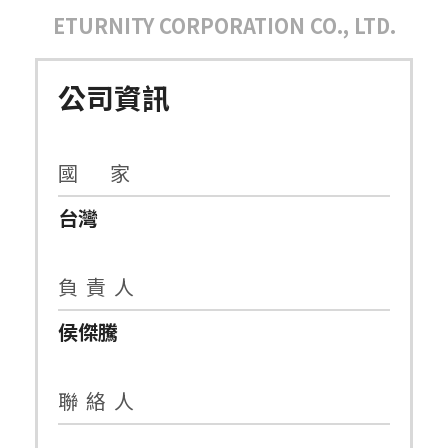
ETURNITY CORPORATION CO., LTD.
公司資訊
國 家
台灣
負 責 人
侯傑騰
聯 絡 人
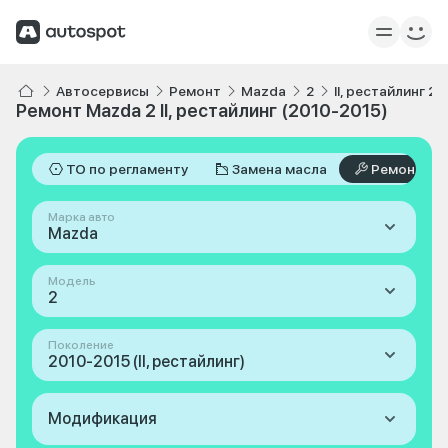
Автосервисы
Ремонт
Mazda
2
II, рестайлинг 2
Ремонт Mazda 2 II, рестайлинг (2010-2015)
ТО по регламенту
Замена масла
Ремонт
Марка авто
Mazda
Модель
2
Поколение
2010-2015 (II, рестайлинг)
Модификация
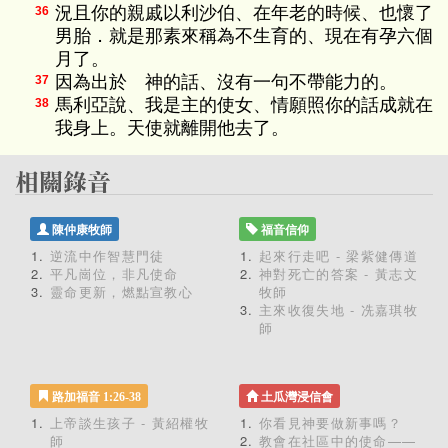
況且你的親戚以利沙伯、在年老的時候、也懷了
36
男胎．就是那素來稱為不生育的、現在有孕六個
月了。
因為出於 神的話、沒有一句不帶能力的。
37
馬利亞說、我是主的使女、情願照你的話成就在
38
我身上。天使就離開他去了。
陳仲康牧師
福音信仰
逆流中作智慧門徒
起來行走吧 - 梁紫健傳道
平凡崗位，非凡使命
神對死亡的答案 - 黃志文
靈命更新，燃點宣教心
牧師
主來收復失地 - 冼嘉琪牧
師
路加福音 1:26-38
土瓜灣浸信會
上帝談生孩子 - 黃紹權牧
你看見神要做新事嗎？
師
教會在社區中的使命——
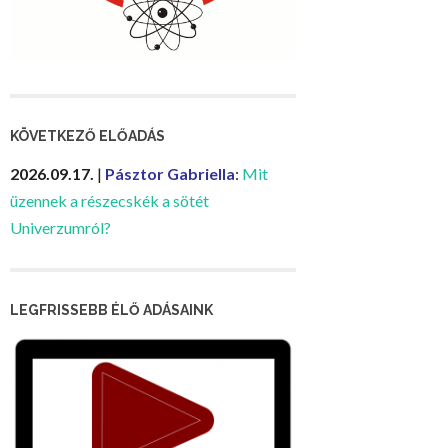
KÖVETKEZŐ ELŐADÁS
2026.09.17.
|
Pásztor Gabriella
:
Mit
üzennek a részecskék a sötét
Univerzumról?
LEGFRISSEBB ÉLŐ ADÁSAINK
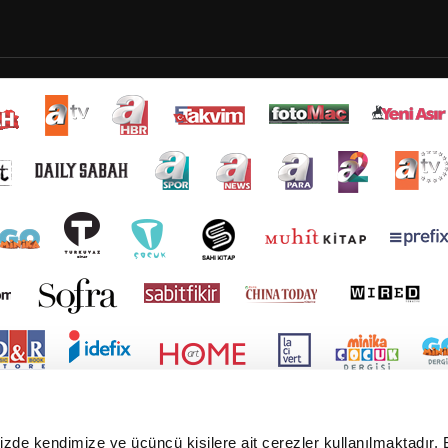
mizde kendimize ve üçüncü kişilere ait çerezler kullanılmaktadır. 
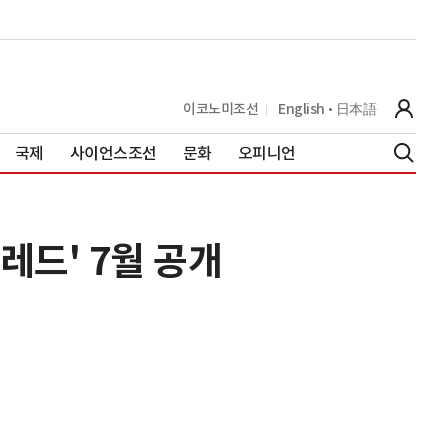
이코노미조선
English
日本語
국제
사이언스조선
문화
오피니언
레드' 7월 공개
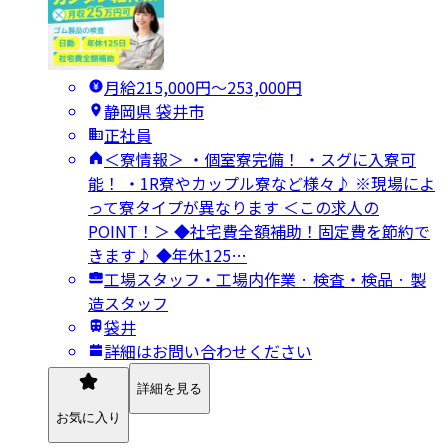
月給215,000円〜253,000円
静岡県 袋井市
正社員
＜寮情報＞ ・個室寮完備！ ・スグに入寮可
能！ ・1R寮やカップル寮など様々♪ ※現場によ
って寮タイプが異なります ＜この求人の
POINT！＞ ◆社宅費全額補助！固定費を節約で
きます♪ ◆年休125…
工場スタッフ・工場内作業 · 検査・検品 · 製
造スタッフ
袋井
詳細はお問い合わせください
詳細を見る
お気に入り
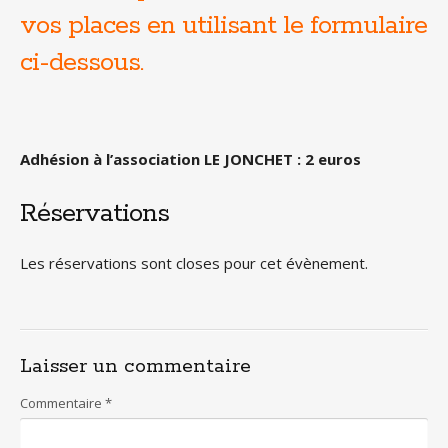
vos places en utilisant le formulaire
ci-dessous.
Adhésion à l’association LE JONCHET : 2 euros
Réservations
Les réservations sont closes pour cet évènement.
Laisser un commentaire
Commentaire
*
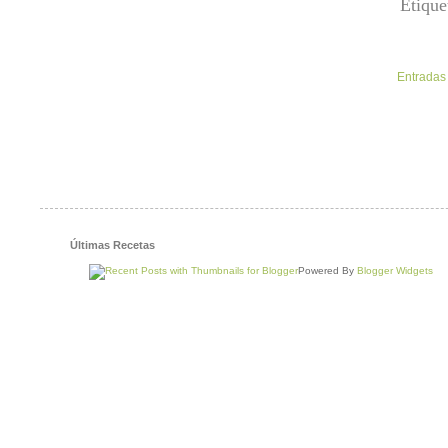
Etique
Entradas
Últimas Recetas
Powered By
Blogger Widgets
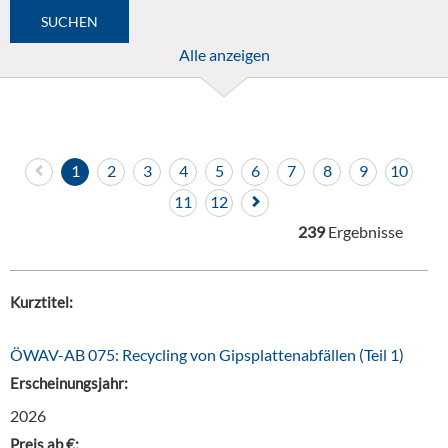
Alle anzeigen
1
2
3
4
5
6
7
8
9
10
11
12
239
Ergebnisse
Kurztitel:
ÖWAV-AB 075: Recycling von Gipsplattenabfällen (Teil 1)
Erscheinungsjahr:
2026
Preis ab €:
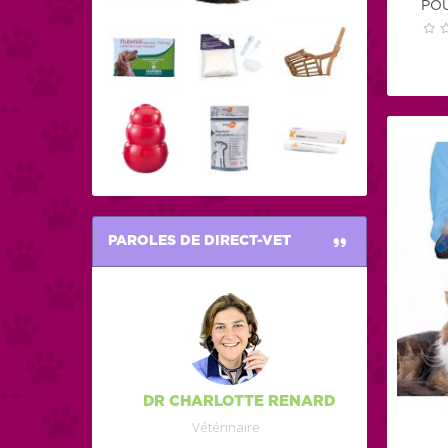
POU
PAROLES DE DIRECT-VET
DR CHARLOTTE RENARD
Vétérinaire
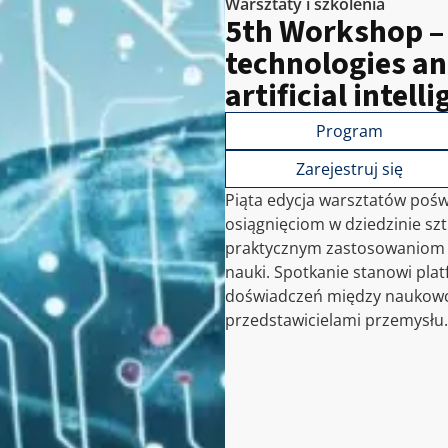
Warsztaty i szkolenia
5th Workshop –
technologies an
artificial intell
Program
Zarejestruj się
Piąta edycja warsztatów poś
osiągnięciom w dziedzinie sztu
praktycznym zastosowaniom w
nauki. Spotkanie stanowi pla
doświadczeń między naukowc
przedstawicielami przemysłu.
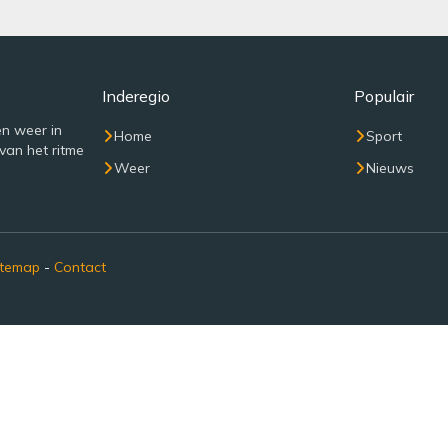
Inderegio
Populair
n weer in
Home
Sport
van het ritme
Weer
Nieuws
itemap
-
Contact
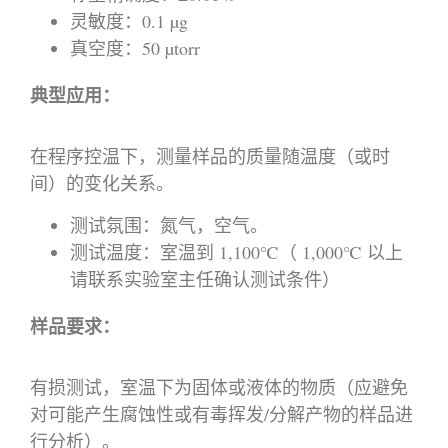
灵敏度：0.1 µg
真空度：50 µtorr
典型应用：
在程序控温下，测量样品的质量随温度（或时
间）的变化关系。
测试氛围：氮气，空气。
测试温度：室温到 1,100℃（ 1,000℃ 以上
请联系实验室主任确认测试条件）
样品要求：
有损测试，室温下为固体或液体的物质（应避免
对可能产生腐蚀性或有毒挥发/分解产物的样品进
行分析）。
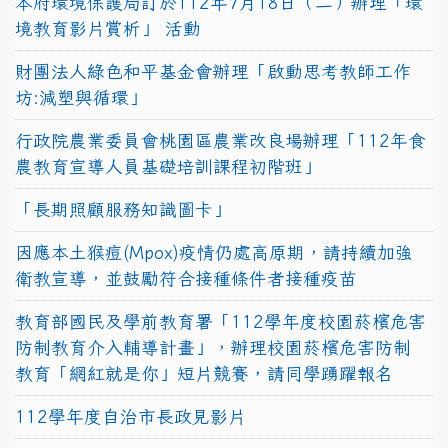
本府環境保護局訂於112年7月18日（二）辦理「環
境教育影片賞析」 活動
財團法人綠色和平基金會辦理「啟動思考教師工作
坊:減塑與循環」
行政院農業委員會桃園區農業改良場辦理「112年食
農教育宣導人員基礎培訓課程初階班」
「長期照顧服務知識圖卡」
因應本土猴痘(Mpox)疫情仍處高原期，請持續加強
衛教宣導，並鼓勵符合接種條件者接種疫苗
教育部國民及學前教育署「112學年度校園菸檳危害
防制教育介入輔導計畫」，辦理校園菸檳危害防制
教育「網紅就是你」短片競賽，請同學踴躍報名
112學年度自治市長政見影片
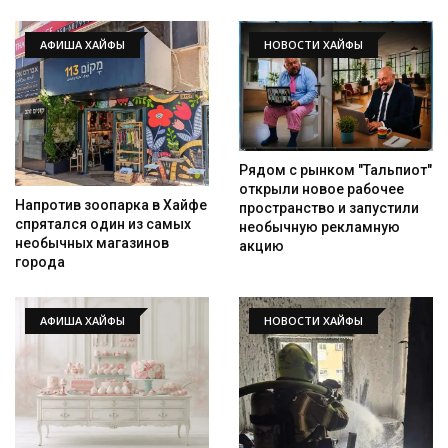
АФИША ХАЙФЫ
НОВОСТИ ХАЙФЫ
Рядом с рынком "Тальпиот"
открыли новое рабочее
Напротив зоопарка в Хайфе
пространство и запустили
спрятался один из самых
необычную рекламную
необычных магазинов
акцию
города
АФИША ХАЙФЫ
НОВОСТИ ХАЙФЫ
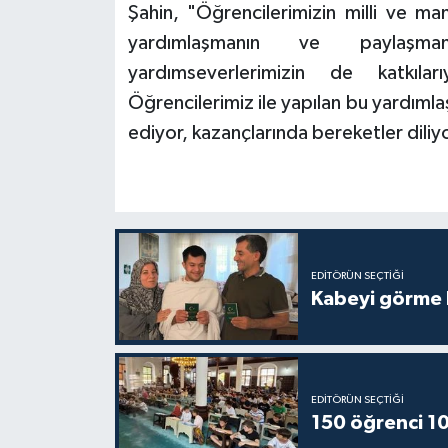
Şahin, "Öğrencilerimizin milli ve ma
yardımlaşmanın ve paylaşmanı
Bitlis Müftülüğü
Sağlık
yardımseverlerimizin de katkılar
Bolu Müftülüğü
Makaleler
Öğrencilerimiz ile yapılan bu yardım
ediyor, kazançlarında bereketler diliy
Burdur Müftülüğü
Ekonomi
Bursa Müftülüğü
Duyurular
Çanakkale Müftülüğü
Podcast
EDITÖRÜN SEÇTIĞI
Kabeyi görme 
Çankırı Müftülüğü
Bilim, Teknoloji
Çorum Müftülüğü
Biyografiler
Denizli Müftülüğü
Diyanet TV
EDITÖRÜN SEÇTIĞI
150 öğrenci 10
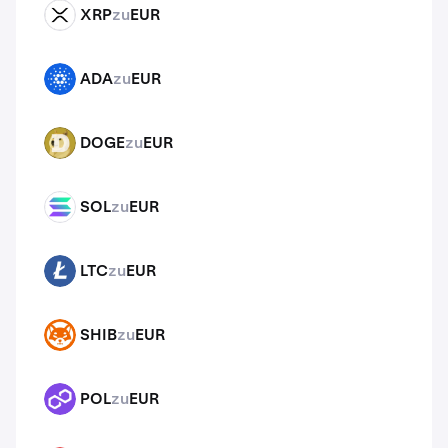
XRP
zu
EUR
XRP
ADA
zu
EUR
ADA
DOGE
zu
EUR
DOGE
SOL
zu
EUR
SOL
LTC
zu
EUR
LTC
SHIB
zu
EUR
SHIB
POL
zu
EUR
POL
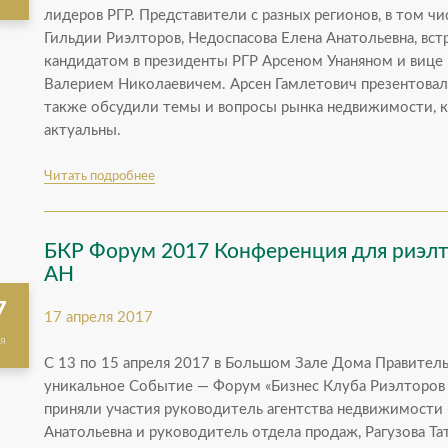
лидеров РГР. Представители с разных регионов, в том 
Гильдии Риэлторов, Недоспасова Елена Анатольевна, вст
кандидатом в президенты РГР Арсеном Унаняном и виц
Валерием Николаевичем. Арсен Гамлетович презентовал
также обсудили темы и вопросы рынка недвижимости, к
актуальны.
Читать подробнее
БКР Форум 2017 Конференция для риэлт
АН
7
17 апреля 2017
я
С 13 по 15 апреля 2017 в Большом Зале Дома Правител
уникальное Событие — Форум «Бизнес Клуба Риэлторов 
приняли участия руководитель агентства недвижимости 
Анатольевна и руководитель отдела продаж, Рагузова Та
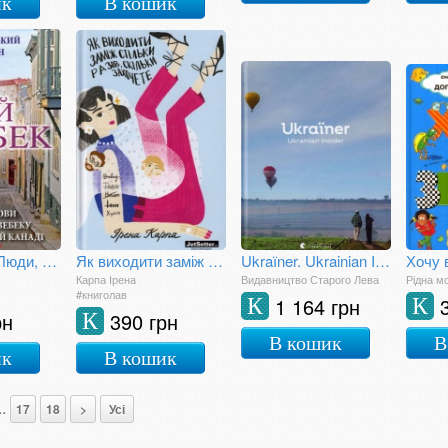
ик
В кошик
Мій Квебек. Люди, мови і життя у Квебеку і навколишній Канаді
Як виходити заміж стільки разів, скільки захочете
Ukraїner. Ukrainian Insider
Хочу 
Карпа Ірена
Видавництво Старого Лева
Рідна м
#книголав
1 164 грн
К
К
рн
390 грн
К
В кошик
В
ик
В кошик
..
17
18
>
Усі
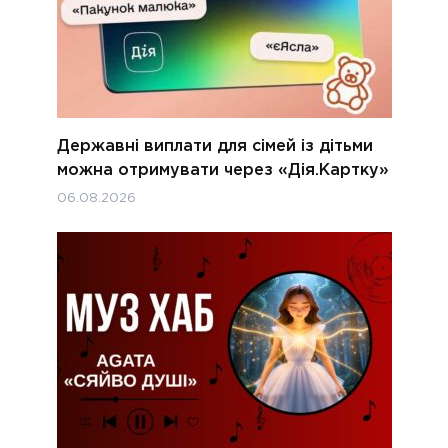
Державні виплати для сімей із дітьми
можна отримувати через «Дія.Картку»
06.08.2026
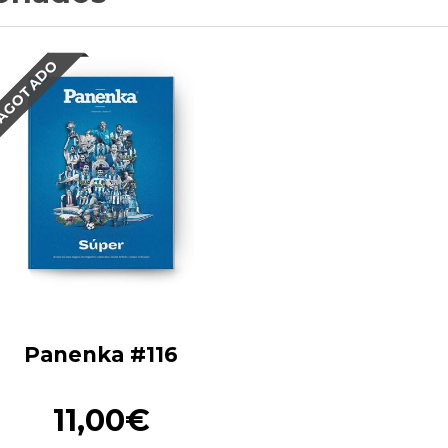
AGOTADO
Panenka #116
11,00€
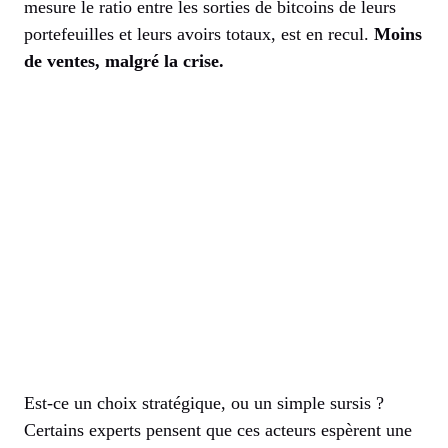
mesure le ratio entre les sorties de bitcoins de leurs
portefeuilles et leurs avoirs totaux, est en recul.
Moins
de ventes, malgré la crise.
Est-ce un choix stratégique, ou un simple sursis ?
Certains experts pensent que ces acteurs espèrent une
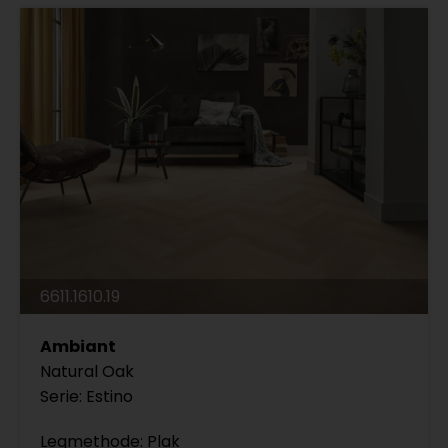
6611.1610.19
Ambiant
Natural Oak
Serie: Estino
Legmethode: Plak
* * * *
### YOUR OBJECTIVE
Reproduce the listing above, starting at the line that contains "Alle anzeigen" and ending at the line that contains "112學年度自治市長政見影片", with both of those lines included. Leave the pictures out.

### EXERCISE SOLUTION
Alle anzeigen
1
2
3
4
5
6
7
8
9
10
11
12
239
Ergebnisse
Kurztitel:
ÖWAV-AB 075: Recycling von Gipsplattenabfällen (Teil 1)
Erscheinungsjahr:
2026
Preis ab €:
POU
PAROLES DE DIRECT-VET
DR CHARLOTTE RENARD
Vétérinaire
Warsztaty i szkolenia
5th Workshop –
technologies an
artificial intell
Program
Zarejestruj się
Piąta edycja warsztatów poś
osiągnięciom w dziedzinie sztu
praktycznym zastosowaniom w
nauki. Spotkanie stanowi pla
doświadczeń między naukowc
przedstawicielami przemysłu.
Inderegio
Populair
n weer in
Home
Sport
van het ritme
Weer
Nieuws
itemap
-
Contact
灵敏度：0.1 µg
真空度：50 µtorr
典型应用：
在程序控温下，测量样品的质量随温度（或时
间）的变化关系。
测试氛围：氮气，空气。
测试温度：室温到 1,100℃（ 1,000℃ 以上
请联系实验室主任确认测试条件）
样品要求：
有损测试，室温下为固体或液体的物质（应避免
对可能产生腐蚀性或有毒挥发/分解产物的样品进
行分析）。
本府環境保護局訂於112年7月18日（二）辦理「環
境教育影片賞析」 活動
財團法人綠色和平基金會辦理「啟動思考教師工作
坊:減塑與循環」
行政院農業委員會桃園區農業改良場辦理「112年食
農教育宣導人員基礎培訓課程初階班」
「長期照顧服務知識圖卡」
因應本土猴痘(Mpox)疫情仍處高原期，請持續加強
衛教宣導，並鼓勵符合接種條件者接種疫苗
教育部國民及學前教育署「112學年度校園菸檳危害
防制教育介入輔導計畫」，辦理校園菸檳危害防制
教育「網紅就是你」短片競賽，請同學踴躍報名
112學年度自治市長政見影片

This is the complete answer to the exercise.